§ Given instruction:
Answer these from the reply about NFS cache storage below:
(a) On the master branch, how does the code choose among several NFS secondary storages?
(b) On the object_store branch, what can an admin do when an NFS cache storage is full?
(c) Which two things does the reply say are missing regardless of the role of NFS?

##### Extract to read

No, it's not true.  Admin can add multiple NFS cache storages if they want, 
there is no such requirement that NFS storage will be the same size of object 
store, I can't be that stupid.
It's the same thing that we are doing on the master branch: admin knows that 
one NFS secondary storage is not enough, so they can add multiple NFS secondary 
storage. And on the master branch,
There is no capacity planner for NFS secondary storage, if the code just 
randomly chooses one of NFS secondary storages, even if one of them are full. 
Yes, NFS secondary storage on master can be full, there is no way to aging out.

On the current object_store branch, it has the same behavior, admin can add 
multiple NFS cache storages, no capacity planner. While, in case nfs cache 
storage is full, admin can just simply remove the db entry related to cached 
object, and cleanup NFS cache storage, then suddenly, everything just works. 

>From implementation point of view, I don't think there is any difference. 


> needs.  Fundamentally, the role of the NFS is different in 4.2.0 than 4.1.0.
> Therefore, I disagree with the assertion that issue is present in 4.1.0.

The role of NFS can be changed, but they share the same problem, no capacity 
planner, no aging out policy. 

> 
> An additional risk in the object_store implementation is that we lead a user
> to believe their data has been stored in reliable storage (e.g. S3, Riak CS, 
> etc)
> when it may not.  I saw no provision in the object_store to retry transfers if

I don't know from which code you get this kind of conclusion. Could you help to 
point out in the code?

##########
##### Data section

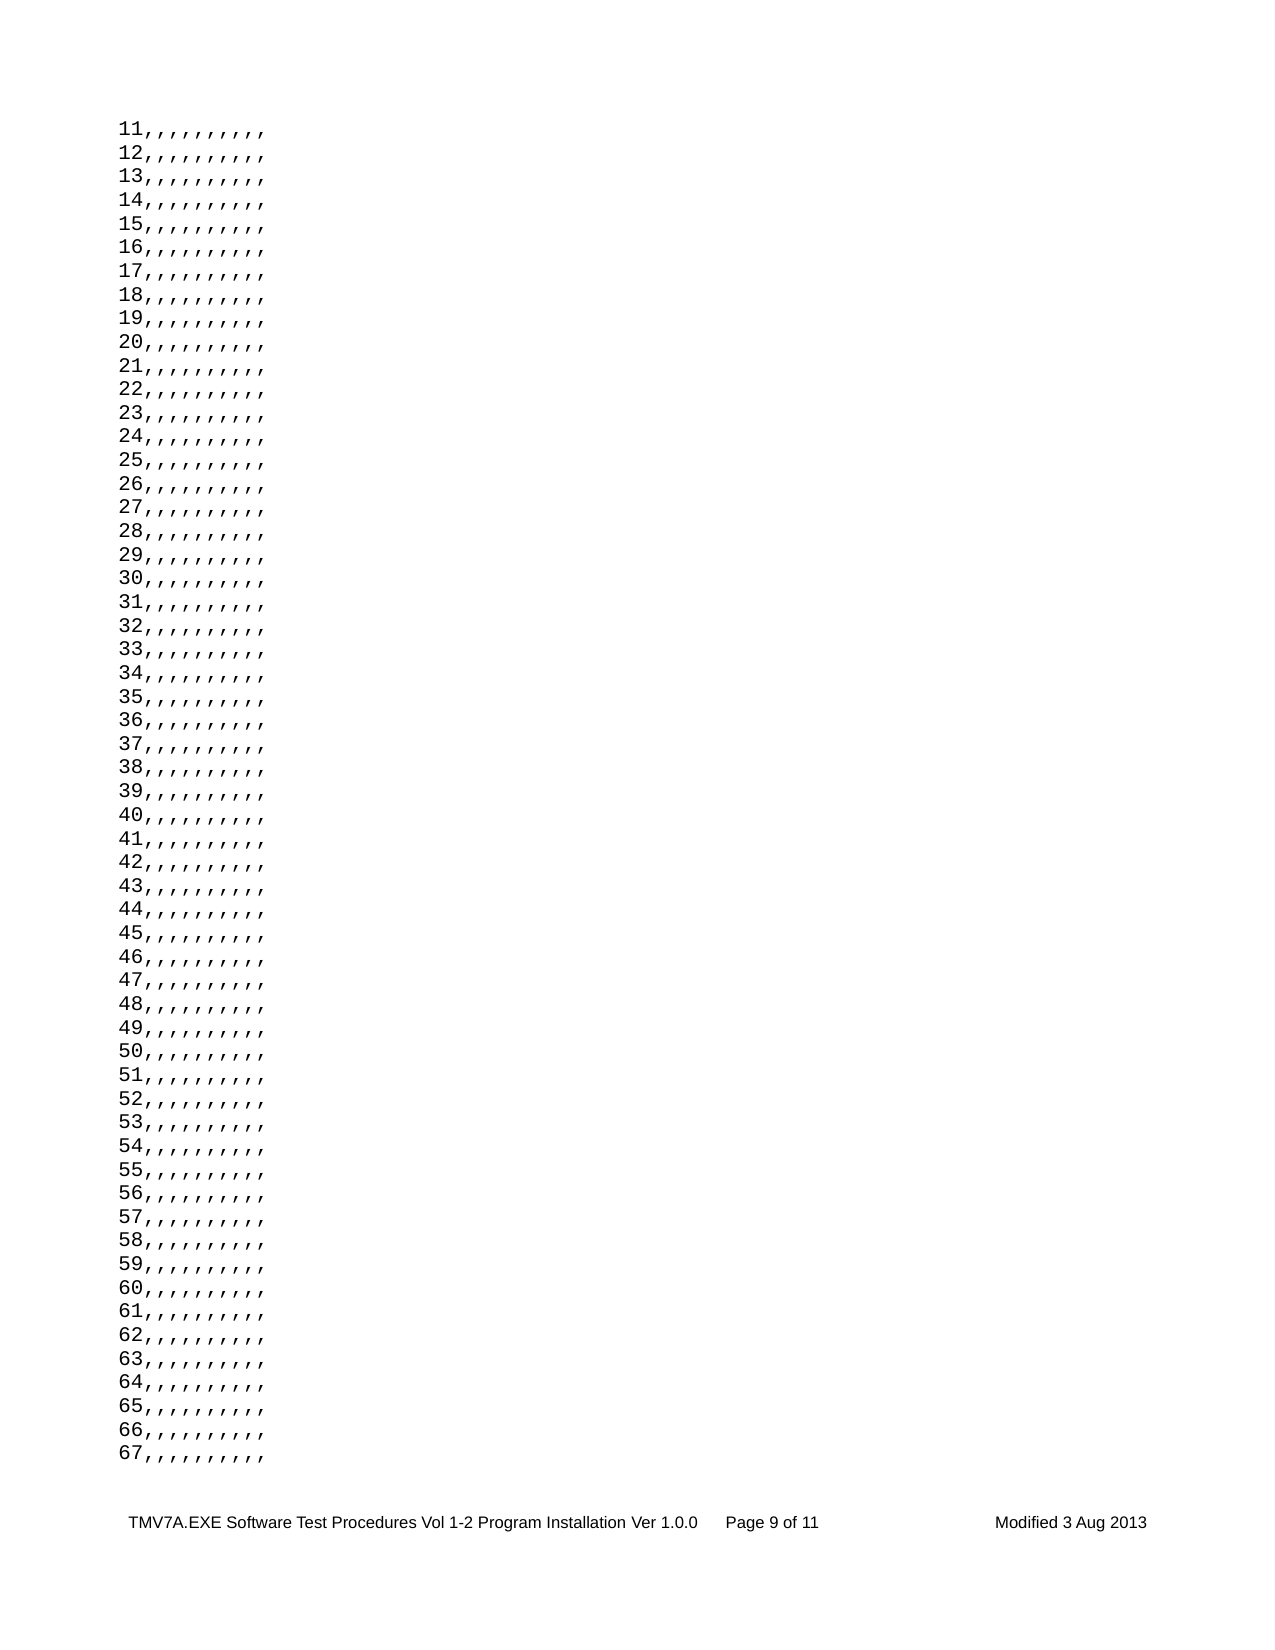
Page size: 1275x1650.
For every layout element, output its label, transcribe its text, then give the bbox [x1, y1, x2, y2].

##########

§ Solution to this exercise:
(a) It randomly chooses one of them, even if one of them is full.
(b) The admin can remove the db entry related to the cached object and clean up the NFS cache storage.
(c) A capacity planner and an aging-out policy.